Coen Bros to Remake Wayne’s True Grit

Posted by Lauren Parle on Mar 24th, 2009 and filed under Movie News. You can follow any responses to this entry through the RSS 2.0. You can leave a response or trackback to this entry

The Coen brothers plan to remake True Grit, the iconic Western film that won John Wayne an Oscar in 1969.

The Paramount version will be more faithful to the Charles Portis book than the original flick was, as reported in Variety.

Portis’ novel tells the story of a 14-year-old girl who, with the help of an aging US marshal and another lawman, finds her father’s killer while in dangerous Indian territory.

Unlike the 1969 original, the remake of True Grit will tell the story from the girl’s point of view.

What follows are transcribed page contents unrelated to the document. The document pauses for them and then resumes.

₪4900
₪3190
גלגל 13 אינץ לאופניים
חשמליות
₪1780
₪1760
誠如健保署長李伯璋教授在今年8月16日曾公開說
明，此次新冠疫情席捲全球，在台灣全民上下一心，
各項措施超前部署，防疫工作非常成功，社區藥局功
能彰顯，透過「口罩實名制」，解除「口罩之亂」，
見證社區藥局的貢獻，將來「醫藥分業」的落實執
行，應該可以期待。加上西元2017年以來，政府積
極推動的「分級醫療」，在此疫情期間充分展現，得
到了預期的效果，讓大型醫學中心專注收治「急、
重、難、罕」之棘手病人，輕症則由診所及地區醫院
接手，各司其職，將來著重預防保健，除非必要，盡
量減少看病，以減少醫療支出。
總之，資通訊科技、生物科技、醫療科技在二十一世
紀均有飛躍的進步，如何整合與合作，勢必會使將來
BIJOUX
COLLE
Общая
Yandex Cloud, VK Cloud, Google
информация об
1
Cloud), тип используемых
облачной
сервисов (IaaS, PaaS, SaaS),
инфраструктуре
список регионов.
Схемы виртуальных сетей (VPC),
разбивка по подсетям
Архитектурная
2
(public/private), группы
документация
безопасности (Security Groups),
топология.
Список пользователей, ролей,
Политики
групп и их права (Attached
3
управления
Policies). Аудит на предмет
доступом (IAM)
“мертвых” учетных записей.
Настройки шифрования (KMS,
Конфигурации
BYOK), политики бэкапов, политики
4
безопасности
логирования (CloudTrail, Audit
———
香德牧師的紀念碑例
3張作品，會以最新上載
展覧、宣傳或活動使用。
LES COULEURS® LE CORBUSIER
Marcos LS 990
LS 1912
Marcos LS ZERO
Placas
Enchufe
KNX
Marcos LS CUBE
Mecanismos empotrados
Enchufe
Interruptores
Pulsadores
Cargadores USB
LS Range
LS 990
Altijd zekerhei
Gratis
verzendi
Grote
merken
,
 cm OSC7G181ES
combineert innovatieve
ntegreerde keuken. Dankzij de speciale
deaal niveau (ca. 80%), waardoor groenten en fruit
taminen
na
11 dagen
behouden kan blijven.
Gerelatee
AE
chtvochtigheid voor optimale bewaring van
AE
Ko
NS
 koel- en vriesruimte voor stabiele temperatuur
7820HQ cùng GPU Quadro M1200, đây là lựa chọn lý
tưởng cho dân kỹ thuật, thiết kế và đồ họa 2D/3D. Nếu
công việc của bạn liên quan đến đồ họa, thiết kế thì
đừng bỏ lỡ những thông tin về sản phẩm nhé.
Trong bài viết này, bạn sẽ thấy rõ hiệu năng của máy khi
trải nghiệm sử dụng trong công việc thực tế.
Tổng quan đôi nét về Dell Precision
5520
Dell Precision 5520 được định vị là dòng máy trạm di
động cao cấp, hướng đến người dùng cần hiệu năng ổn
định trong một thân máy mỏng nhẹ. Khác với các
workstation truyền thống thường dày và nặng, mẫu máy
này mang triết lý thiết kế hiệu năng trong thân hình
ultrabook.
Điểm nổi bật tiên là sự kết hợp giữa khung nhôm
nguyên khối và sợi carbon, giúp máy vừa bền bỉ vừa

True Grit will be the first period film for the Coen brothers, in which they will reunite with Scott Rudin, who they worked with on the Oscar-winning No Country for Old Men.

No production date has been set so far.

The original True Grit lead to two sequels: Rooster Cogburn in 1975 where Wayne continued his role as the US marshal, and A Further Adventure, the TV-friendly follow up of 1978.

Joel and Ethan Coen have just completed their latest work, the black comedy A Serious Man, and are planning to schedule the making of True Grit in before their next planned novel adaptation: The Yiddish Policeman’s Union, a novel by Michael Chabon.